Extrait cité:
______
Dimanche 1er octobre 2017 — 15 h en collaboration avec le Salon du livre du Saguenay–Lac-Saint-Jean, quatre écrivaines membres de l’Association professionnelle des écrivains de la Sagamie (APES) ont rendu un Hommage aux écrivaines emprisonnées.
Ainsi, les auteures québécoises Danielle Dubé, Christiane Laforge, Laurance Ouellet Tremblay et Sophie Torris se sont adressées respectivement à Asli Erdogan (Turquie), Golrokh Ebrahimi Iraee (Iran), Liu Xia (Chine) et Shamael Al-Nur (Soudan).
Dans un mouvement de solidarité, un appel à leur libération a donc été lancé.
Cette activité a été initiée par le Comité Femmes du Centre québécois du P.E.N. international en partenariat avec l’UNEQ et Amnistie internationale Canada.
Afin de poursuivre la démarche de sensibilisation, il nous semblait opportun de publier sur le site Littérature de la Sagamie le texte de chaque écrivaine qui s’adresse à une autre — emprisonnée ou en attente de procès —, comme pour faire entendre l’écho de la liberté à tout jamais. Voici la lettre de Christiane Laforge:
Lettre de Christiane Laforge à Golrockh Ebrahimi Iraee
Bonjour. Je suis Christiane Laforge. Auteure de plusieurs livres et journaliste de profession, j’ai utilisé les mots pour défendre deux grandes causes : la condition humaine, mais surtout les droits des femmes et l’expression artistique de toutes les disciplines. Si le choix de mes parents m’a amenée très jeune de la Belgique au Saguenay–Lac-Saint-Jean, cette région est devenue le choix de mon cœur et lieu de ma vie. J’y ai fait carrière en journalisme pour le Progrès du Saguenay pendant 38 ans. J’y ai écrit et publié une dizaine de livres. Par la suite, ne sachant pas le sens du mot retraite, j’ai continué, depuis 2009, à utiliser les mots pour défendre encore et toujours ces deux grandes causes. Ce qui aboutit, en toute logique, à me retrouver ici, ce soir, pour évoquer le drame de Golrockh Ebrahimi Iraee. Drame que subissent de nombreuses femmes écrivaines et journalistes de plusieurs pays. Mais avant d’aborder son drame, permettez-moi de lui offrir mon dernier livre, Cœur innombrable, cette parole de femme libre, qui n’aurait jamais pu publier ce livre dans le pays de Goldrockh.
______
Données d'entrée:
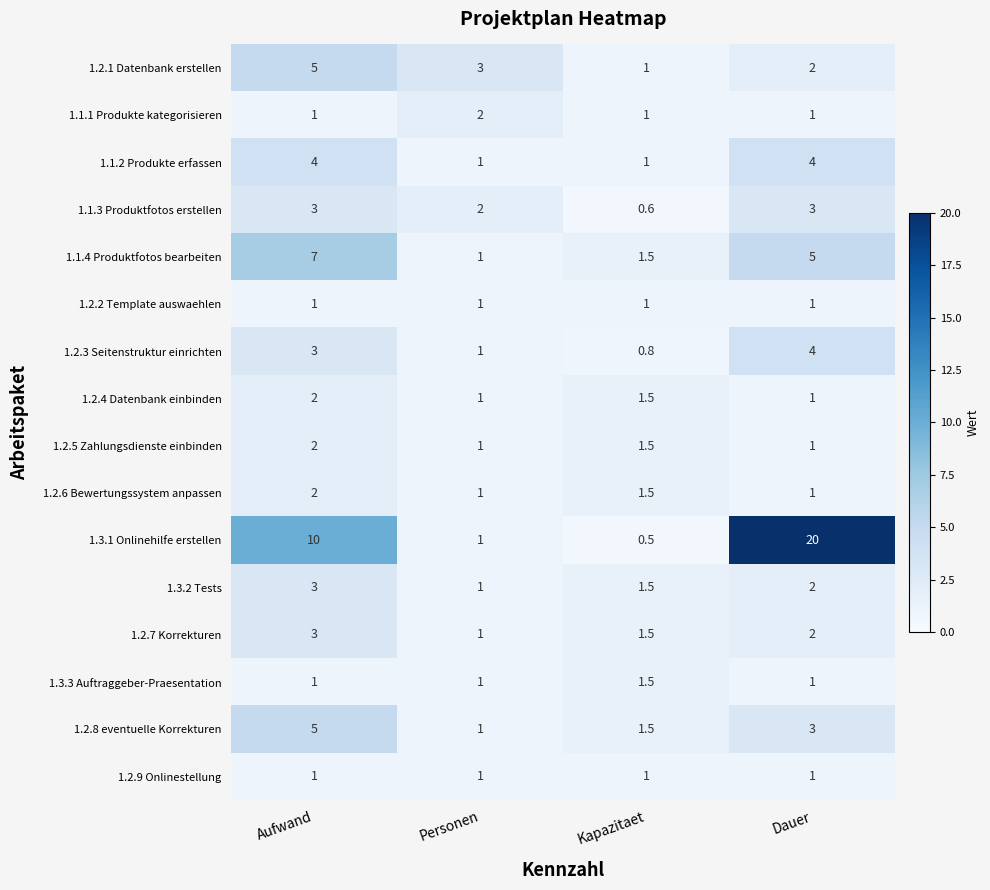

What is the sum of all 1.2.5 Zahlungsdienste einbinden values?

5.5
______
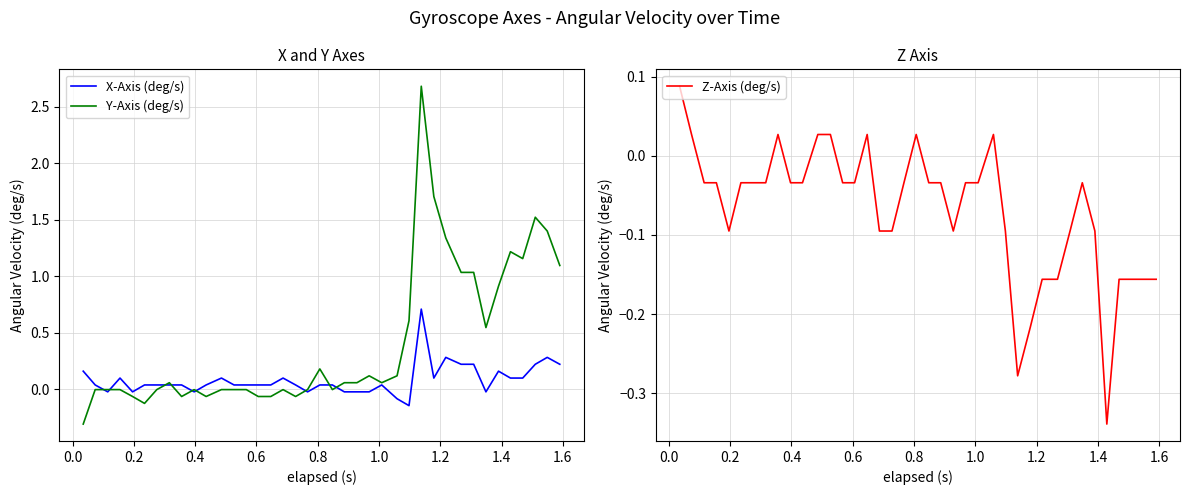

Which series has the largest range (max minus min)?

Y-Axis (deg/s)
______
Consignes:
1) Relevez, dans le texte sur l'hommage aux écrivaines emprisonnées, les noms des auteures québécoises qui se sont adressées aux écrivaines emprisonnées.
2) Donnez la suite du texte sur l'hommage aux écrivaines emprisonnées, à partir de sa dernière phrase.

Réponses aux exercices:
1) Danielle Dubé, Christiane Laforge, Laurance Ouellet Tremblay et Sophie Torris.

2)
Golrockh Ebrahimi Iraee, j’ose résumer ton drame.
Accusée d’avoir porté atteinte aux valeurs sacrées de l’Islam, notamment pour la rédaction d’un livre de fiction non publié, inspiré d’un fait réel relaté par le film américain La lapidation de Soraya M, te voilà condamnée à six ans de prison.
Défenseur des droits humains comme toi, ton compagnon Arash Sadeghi, lui-même condamné à 15 ans de prison, a voulu te défendre en s’imposant une grève de la faim de 72 jours, afin d’attirer sur toi le regard du monde libre. Tu as cru, un bref moment, retrouver ta liberté au prix de sa santé gravement compromise. Une liberté provisoire en attendant que la Cour Suprême puisse réviser les motifs de ton emprisonnement. Promesse bafouée 19 jours après la fin de sa grève de la faim. En effet, le 22 janvier 2017, tu étais de nouveau arrêtée et enfermée dans la prison d’Evine de Téhéran. Tandis que tu te consumes derrière les barreaux, ta peine et celle d’Arash attendent que la 33e Chambre de la Cour Suprême réexamine leur bien fondé. Sachant pourtant que les «pasdarans», ou gardes de la révolution, empêchent le transfert des documents essentiels à cet examen. En janvier dernier, ce sont ces mêmes pasdarans, qui avaient bloqué le transfert de ton compagnon à l’hôpital, forçant ton retour en prison.
Chère Golrockh,
Au-delà de la distance, malgré les silences et l’isolement, ton nom ne m’est plus étranger. Comme écrivaine, comme journaliste préoccupée par les droits des humains, je ne peux être indifférente à ton sort tragique, ni au bafouement de tes droits. Le droit à la liberté, liberté de parole, liberté d’écrire, liberté de revendiquer le respect de la valeur sacrée de la vie, liberté de dire que la lapidation est une insulte à l’humanité.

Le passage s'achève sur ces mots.